== Work request ==
Can you reproduce the text of all the records below word for word, leaving the pictures out?

== Given records ==
—————
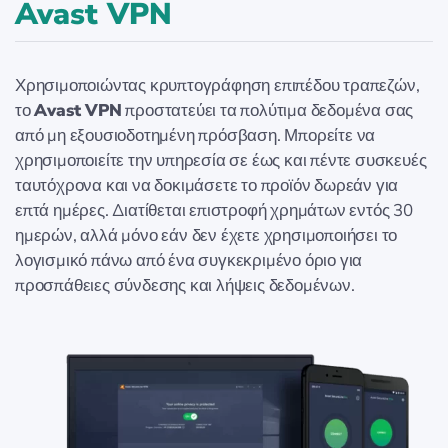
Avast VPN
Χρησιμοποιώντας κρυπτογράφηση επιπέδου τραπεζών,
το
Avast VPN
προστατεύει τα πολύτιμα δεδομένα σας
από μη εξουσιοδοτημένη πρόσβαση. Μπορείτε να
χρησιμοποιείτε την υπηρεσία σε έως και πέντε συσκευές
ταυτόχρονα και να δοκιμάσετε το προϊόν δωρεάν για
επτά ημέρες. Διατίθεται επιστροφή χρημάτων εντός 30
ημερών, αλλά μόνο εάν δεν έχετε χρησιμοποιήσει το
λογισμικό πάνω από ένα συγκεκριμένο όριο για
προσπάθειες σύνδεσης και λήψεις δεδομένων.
—————
== Response box ==
Avast VPN
Χρησιμοποιώντας κρυπτογράφηση επιπέδου τραπεζών,
το
Avast VPN
προστατεύει τα πολύτιμα δεδομένα σας
από μη εξουσιοδοτημένη πρόσβαση. Μπορείτε να
χρησιμοποιείτε την υπηρεσία σε έως και πέντε συσκευές
ταυτόχρονα και να δοκιμάσετε το προϊόν δωρεάν για
επτά ημέρες. Διατίθεται επιστροφή χρημάτων εντός 30
ημερών, αλλά μόνο εάν δεν έχετε χρησιμοποιήσει το
λογισμικό πάνω από ένα συγκεκριμένο όριο για
προσπάθειες σύνδεσης και λήψεις δεδομένων.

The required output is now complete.